As a manual/exploratory tester who works very closely with developers I find that the best way to improve my effectiveness is to learn as much as possible about programming in general, plus the languages/technologies (e.g. Drupal, WordPress) being used. Being able to code to the same standard as a developer is not a requirement to be an effective tester, but being able to hack stuff together or tweak existing code is definitely a good way to learn more about the products I'm testing and build up my overall domain knowledge.
Being able to think about a product in terms of how it might have been coded also helps me to better assess risk, discover bugs more quickly and (often, but not always) identify a likely cause to an observed problem. I also find that having deeper domain knowledge helps me to write better bug reports that are written in a format that developers can easily understand.
My advice to you (and the tester you're supporting), therefore, is to give him/her as much insight into how the software is built, for instance by explaining how key technologies work or by talking him/her through some of your code. This will hopefully help him/her to become a more investigative tester.

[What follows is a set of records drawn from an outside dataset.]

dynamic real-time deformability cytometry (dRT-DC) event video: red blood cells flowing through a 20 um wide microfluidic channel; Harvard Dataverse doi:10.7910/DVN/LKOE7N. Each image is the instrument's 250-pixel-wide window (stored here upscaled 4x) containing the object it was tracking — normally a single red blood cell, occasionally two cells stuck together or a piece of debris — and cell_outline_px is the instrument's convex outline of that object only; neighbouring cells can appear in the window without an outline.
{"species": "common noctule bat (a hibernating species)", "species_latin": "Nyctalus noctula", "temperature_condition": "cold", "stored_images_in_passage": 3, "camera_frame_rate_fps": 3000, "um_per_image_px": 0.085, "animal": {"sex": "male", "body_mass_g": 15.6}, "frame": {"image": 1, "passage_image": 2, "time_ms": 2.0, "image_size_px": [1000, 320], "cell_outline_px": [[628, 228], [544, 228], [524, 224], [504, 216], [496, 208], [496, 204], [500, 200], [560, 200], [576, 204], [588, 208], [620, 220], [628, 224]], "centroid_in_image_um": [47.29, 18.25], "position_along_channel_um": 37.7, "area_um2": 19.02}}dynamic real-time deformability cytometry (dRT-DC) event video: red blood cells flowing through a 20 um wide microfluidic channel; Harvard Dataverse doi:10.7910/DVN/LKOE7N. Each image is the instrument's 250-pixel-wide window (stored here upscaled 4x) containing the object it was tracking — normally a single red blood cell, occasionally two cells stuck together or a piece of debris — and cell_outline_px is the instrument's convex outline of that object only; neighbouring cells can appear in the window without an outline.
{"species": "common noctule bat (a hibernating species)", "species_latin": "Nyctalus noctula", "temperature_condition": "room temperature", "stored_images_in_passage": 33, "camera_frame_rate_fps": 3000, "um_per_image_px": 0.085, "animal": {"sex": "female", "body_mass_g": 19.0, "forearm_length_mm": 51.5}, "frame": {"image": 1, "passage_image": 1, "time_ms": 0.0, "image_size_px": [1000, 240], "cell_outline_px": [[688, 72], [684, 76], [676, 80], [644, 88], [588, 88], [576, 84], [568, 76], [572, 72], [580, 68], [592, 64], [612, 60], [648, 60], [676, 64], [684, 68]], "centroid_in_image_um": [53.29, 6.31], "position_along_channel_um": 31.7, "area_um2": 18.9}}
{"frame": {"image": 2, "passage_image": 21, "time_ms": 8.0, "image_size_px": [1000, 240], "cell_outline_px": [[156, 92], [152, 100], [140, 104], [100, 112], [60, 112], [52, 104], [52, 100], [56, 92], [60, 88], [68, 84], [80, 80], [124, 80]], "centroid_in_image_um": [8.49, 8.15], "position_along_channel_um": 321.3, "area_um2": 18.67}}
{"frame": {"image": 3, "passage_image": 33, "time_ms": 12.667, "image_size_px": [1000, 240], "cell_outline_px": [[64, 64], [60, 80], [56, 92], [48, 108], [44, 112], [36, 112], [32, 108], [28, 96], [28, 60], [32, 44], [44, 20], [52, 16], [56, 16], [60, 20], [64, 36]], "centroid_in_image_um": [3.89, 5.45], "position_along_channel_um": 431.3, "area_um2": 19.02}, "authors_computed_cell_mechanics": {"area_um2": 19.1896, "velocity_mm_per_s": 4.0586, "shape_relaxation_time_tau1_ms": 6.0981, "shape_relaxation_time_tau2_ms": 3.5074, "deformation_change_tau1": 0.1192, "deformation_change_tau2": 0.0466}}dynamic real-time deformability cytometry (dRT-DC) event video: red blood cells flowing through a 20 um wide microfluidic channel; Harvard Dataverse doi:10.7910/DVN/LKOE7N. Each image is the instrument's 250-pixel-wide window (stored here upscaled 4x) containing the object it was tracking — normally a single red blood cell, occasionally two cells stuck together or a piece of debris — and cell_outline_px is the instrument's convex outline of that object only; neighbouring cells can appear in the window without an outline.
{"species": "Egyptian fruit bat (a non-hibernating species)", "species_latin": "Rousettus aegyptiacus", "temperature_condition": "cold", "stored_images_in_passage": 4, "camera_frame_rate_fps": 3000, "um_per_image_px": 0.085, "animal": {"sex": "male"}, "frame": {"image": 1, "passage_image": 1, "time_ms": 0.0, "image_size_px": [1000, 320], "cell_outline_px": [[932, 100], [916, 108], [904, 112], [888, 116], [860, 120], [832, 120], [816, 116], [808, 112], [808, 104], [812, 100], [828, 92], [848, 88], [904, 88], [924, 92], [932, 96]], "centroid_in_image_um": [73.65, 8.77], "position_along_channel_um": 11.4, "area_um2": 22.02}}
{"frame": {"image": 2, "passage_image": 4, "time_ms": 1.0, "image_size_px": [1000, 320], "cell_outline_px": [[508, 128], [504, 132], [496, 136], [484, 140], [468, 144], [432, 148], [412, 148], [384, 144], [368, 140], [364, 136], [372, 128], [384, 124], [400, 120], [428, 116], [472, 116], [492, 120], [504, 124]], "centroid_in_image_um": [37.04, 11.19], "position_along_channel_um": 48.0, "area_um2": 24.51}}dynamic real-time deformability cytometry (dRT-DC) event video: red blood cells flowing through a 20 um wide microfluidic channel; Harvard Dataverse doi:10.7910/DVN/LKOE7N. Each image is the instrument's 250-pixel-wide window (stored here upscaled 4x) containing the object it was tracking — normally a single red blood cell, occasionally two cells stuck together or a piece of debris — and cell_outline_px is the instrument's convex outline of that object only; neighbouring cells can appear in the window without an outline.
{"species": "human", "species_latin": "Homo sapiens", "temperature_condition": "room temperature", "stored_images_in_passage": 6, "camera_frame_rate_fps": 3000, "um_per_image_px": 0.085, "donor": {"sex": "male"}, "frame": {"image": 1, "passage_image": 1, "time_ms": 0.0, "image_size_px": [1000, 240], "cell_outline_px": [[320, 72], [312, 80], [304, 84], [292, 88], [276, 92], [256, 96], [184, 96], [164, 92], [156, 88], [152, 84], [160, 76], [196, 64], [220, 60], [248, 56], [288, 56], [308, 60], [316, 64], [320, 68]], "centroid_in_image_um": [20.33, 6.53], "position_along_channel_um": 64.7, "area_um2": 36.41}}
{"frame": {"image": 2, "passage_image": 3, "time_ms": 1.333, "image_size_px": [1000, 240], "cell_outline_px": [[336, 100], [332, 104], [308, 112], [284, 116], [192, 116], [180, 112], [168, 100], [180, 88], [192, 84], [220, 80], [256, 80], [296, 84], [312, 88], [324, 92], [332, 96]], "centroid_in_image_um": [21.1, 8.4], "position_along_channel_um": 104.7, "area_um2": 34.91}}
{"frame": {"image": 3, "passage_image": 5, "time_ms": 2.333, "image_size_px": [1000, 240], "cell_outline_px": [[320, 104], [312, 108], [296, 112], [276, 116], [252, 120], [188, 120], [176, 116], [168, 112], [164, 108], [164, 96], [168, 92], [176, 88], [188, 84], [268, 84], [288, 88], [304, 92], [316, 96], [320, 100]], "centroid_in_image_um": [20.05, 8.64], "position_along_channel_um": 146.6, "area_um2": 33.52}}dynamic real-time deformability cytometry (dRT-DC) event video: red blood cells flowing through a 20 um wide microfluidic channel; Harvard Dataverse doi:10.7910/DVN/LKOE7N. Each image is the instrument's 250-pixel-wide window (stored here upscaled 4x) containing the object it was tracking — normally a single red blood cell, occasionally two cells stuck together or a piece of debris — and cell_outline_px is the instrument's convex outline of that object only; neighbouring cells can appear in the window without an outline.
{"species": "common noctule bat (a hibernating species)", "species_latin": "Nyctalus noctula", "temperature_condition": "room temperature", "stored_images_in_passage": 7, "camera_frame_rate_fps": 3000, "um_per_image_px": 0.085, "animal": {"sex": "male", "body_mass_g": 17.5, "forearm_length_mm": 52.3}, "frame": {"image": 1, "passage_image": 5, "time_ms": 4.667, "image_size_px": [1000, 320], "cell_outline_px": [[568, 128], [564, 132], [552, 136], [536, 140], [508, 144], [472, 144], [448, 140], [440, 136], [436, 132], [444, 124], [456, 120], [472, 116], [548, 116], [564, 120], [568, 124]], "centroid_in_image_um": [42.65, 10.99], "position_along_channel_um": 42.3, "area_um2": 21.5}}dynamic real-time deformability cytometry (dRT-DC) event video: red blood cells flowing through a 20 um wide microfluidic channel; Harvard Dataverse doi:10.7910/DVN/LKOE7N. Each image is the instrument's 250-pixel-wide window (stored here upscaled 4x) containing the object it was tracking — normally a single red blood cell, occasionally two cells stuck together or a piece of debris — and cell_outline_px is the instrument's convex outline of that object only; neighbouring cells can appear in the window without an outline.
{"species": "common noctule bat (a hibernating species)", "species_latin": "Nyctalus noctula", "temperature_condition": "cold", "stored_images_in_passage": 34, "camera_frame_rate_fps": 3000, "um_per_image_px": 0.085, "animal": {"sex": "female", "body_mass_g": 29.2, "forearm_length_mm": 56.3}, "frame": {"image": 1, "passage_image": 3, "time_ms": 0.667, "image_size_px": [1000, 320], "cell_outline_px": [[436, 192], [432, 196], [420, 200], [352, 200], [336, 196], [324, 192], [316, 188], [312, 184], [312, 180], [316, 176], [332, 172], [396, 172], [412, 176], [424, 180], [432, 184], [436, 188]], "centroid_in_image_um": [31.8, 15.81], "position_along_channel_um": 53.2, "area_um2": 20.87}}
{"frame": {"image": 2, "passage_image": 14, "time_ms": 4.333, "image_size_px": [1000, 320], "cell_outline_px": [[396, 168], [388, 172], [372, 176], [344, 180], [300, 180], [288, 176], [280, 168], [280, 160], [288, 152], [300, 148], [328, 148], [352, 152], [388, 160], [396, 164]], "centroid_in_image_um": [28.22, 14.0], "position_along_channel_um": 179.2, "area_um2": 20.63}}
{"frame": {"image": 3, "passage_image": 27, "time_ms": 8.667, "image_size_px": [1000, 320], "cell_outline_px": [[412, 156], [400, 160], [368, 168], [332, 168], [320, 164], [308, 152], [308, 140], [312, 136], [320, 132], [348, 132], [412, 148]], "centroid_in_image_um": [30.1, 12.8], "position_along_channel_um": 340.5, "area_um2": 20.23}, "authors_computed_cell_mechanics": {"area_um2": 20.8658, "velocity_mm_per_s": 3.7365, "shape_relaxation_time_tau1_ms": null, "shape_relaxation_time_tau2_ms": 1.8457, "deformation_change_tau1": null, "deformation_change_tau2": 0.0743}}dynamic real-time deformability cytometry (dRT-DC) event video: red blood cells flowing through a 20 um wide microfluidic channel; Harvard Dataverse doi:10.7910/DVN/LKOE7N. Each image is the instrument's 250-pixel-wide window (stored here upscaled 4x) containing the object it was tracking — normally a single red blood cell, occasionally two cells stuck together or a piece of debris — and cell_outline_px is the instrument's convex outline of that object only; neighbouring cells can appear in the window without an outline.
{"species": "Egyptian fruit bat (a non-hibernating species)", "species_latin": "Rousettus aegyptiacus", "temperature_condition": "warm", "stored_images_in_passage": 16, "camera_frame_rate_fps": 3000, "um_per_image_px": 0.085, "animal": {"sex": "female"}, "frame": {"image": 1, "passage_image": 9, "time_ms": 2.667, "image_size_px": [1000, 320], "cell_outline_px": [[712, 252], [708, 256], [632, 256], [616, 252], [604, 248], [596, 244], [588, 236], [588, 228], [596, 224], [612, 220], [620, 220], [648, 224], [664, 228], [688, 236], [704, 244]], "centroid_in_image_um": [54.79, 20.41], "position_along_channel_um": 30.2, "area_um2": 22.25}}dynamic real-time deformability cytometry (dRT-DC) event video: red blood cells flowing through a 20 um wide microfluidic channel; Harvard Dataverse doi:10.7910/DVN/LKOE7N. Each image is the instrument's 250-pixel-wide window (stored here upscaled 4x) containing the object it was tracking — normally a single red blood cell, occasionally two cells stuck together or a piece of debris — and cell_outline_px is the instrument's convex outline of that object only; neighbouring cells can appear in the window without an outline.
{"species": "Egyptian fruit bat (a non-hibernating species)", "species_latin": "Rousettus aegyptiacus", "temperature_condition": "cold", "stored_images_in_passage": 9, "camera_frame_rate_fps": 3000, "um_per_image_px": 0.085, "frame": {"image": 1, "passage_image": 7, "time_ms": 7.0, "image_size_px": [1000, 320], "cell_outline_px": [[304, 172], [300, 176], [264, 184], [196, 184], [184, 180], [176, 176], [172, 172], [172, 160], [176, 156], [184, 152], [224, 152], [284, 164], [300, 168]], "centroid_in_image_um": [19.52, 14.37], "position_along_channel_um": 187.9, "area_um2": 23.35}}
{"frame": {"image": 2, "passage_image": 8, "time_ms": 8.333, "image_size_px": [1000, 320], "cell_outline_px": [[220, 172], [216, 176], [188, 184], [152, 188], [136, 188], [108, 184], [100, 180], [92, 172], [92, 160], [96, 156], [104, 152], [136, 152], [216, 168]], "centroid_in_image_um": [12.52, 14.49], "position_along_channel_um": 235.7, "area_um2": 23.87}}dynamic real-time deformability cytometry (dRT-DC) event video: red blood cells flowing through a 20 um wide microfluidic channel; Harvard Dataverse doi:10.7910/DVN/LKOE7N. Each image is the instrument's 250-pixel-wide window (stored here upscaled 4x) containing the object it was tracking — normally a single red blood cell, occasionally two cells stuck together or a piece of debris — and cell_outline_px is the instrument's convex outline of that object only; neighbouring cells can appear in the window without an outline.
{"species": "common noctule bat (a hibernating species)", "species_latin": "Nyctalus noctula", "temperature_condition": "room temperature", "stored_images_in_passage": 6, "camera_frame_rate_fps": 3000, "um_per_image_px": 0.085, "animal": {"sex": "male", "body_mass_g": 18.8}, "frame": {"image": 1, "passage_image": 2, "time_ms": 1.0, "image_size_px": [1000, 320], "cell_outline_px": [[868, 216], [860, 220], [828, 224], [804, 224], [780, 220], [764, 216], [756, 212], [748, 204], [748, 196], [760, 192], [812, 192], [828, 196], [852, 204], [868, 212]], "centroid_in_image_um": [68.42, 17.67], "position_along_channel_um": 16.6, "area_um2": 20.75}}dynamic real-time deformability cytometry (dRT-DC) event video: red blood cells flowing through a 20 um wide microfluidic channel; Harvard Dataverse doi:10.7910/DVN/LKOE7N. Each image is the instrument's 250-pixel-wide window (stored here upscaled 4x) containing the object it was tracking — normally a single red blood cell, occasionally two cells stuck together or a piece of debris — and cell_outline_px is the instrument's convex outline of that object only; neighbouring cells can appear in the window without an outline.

I wouldn't say there's anything that a developer shouldn't teach a tester, but I do think it's important that testers aren't just replicating the testing already performed by developers. Testers need to be able to think beyond the code and the software's intended functionality; instead of just checking that things are working as they should, testers should use their intuition and creativity to find edge cases and unintended functionality that a developer might never have thought of.